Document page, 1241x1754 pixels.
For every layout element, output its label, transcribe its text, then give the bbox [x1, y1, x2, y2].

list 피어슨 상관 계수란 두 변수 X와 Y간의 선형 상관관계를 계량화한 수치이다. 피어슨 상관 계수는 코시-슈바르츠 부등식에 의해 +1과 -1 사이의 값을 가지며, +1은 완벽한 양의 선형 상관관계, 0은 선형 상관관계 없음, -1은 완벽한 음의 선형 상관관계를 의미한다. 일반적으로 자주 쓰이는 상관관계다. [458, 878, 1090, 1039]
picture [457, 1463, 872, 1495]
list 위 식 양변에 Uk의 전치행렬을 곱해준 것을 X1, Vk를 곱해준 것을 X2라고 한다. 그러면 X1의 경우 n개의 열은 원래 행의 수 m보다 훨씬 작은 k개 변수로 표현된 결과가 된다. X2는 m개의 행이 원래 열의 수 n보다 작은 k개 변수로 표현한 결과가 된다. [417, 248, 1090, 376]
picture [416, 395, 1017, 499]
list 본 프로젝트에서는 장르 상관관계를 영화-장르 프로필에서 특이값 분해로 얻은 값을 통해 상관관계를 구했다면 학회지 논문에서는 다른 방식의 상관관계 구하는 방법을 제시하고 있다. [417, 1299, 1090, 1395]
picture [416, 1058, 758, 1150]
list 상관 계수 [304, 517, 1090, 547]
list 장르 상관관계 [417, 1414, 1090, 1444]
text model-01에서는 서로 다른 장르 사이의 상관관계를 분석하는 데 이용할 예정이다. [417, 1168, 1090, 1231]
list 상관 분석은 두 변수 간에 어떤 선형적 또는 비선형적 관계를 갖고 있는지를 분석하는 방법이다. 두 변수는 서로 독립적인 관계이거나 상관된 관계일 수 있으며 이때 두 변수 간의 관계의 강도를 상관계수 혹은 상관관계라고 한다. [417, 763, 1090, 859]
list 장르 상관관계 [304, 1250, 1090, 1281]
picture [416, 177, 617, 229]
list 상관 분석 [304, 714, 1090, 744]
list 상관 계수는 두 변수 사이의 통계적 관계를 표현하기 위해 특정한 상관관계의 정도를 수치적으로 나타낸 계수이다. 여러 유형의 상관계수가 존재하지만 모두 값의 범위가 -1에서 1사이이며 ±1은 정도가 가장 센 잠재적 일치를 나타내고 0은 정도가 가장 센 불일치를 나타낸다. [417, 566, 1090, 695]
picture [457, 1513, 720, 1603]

________

REQUEST >>
Copy each line of the data exactly, please.

RESULT OF THIS TASK >>
Document page, 1241x1754 pixels.
For every layout element, output its label, transcribe its text, then give the bbox [x1, y1, x2, y2].

list 피어슨 상관 계수란 두 변수 X와 Y간의 선형 상관관계를 계량화한 수치이다. 피어슨 상관 계수는 코시-슈바르츠 부등식에 의해 +1과 -1 사이의 값을 가지며, +1은 완벽한 양의 선형 상관관계, 0은 선형 상관관계 없음, -1은 완벽한 음의 선형 상관관계를 의미한다. 일반적으로 자주 쓰이는 상관관계다. [458, 878, 1090, 1039]
picture [457, 1463, 872, 1495]
list 위 식 양변에 Uk의 전치행렬을 곱해준 것을 X1, Vk를 곱해준 것을 X2라고 한다. 그러면 X1의 경우 n개의 열은 원래 행의 수 m보다 훨씬 작은 k개 변수로 표현된 결과가 된다. X2는 m개의 행이 원래 열의 수 n보다 작은 k개 변수로 표현한 결과가 된다. [417, 248, 1090, 376]
picture [416, 395, 1017, 499]
list 본 프로젝트에서는 장르 상관관계를 영화-장르 프로필에서 특이값 분해로 얻은 값을 통해 상관관계를 구했다면 학회지 논문에서는 다른 방식의 상관관계 구하는 방법을 제시하고 있다. [417, 1299, 1090, 1395]
picture [416, 1058, 758, 1150]
list 상관 계수 [304, 517, 1090, 547]
list 장르 상관관계 [417, 1414, 1090, 1444]
text model-01에서는 서로 다른 장르 사이의 상관관계를 분석하는 데 이용할 예정이다. [417, 1168, 1090, 1231]
list 상관 분석은 두 변수 간에 어떤 선형적 또는 비선형적 관계를 갖고 있는지를 분석하는 방법이다. 두 변수는 서로 독립적인 관계이거나 상관된 관계일 수 있으며 이때 두 변수 간의 관계의 강도를 상관계수 혹은 상관관계라고 한다. [417, 763, 1090, 859]
list 장르 상관관계 [304, 1250, 1090, 1281]
picture [416, 177, 617, 229]
list 상관 분석 [304, 714, 1090, 744]
list 상관 계수는 두 변수 사이의 통계적 관계를 표현하기 위해 특정한 상관관계의 정도를 수치적으로 나타낸 계수이다. 여러 유형의 상관계수가 존재하지만 모두 값의 범위가 -1에서 1사이이며 ±1은 정도가 가장 센 잠재적 일치를 나타내고 0은 정도가 가장 센 불일치를 나타낸다. [417, 566, 1090, 695]
picture [457, 1513, 720, 1603]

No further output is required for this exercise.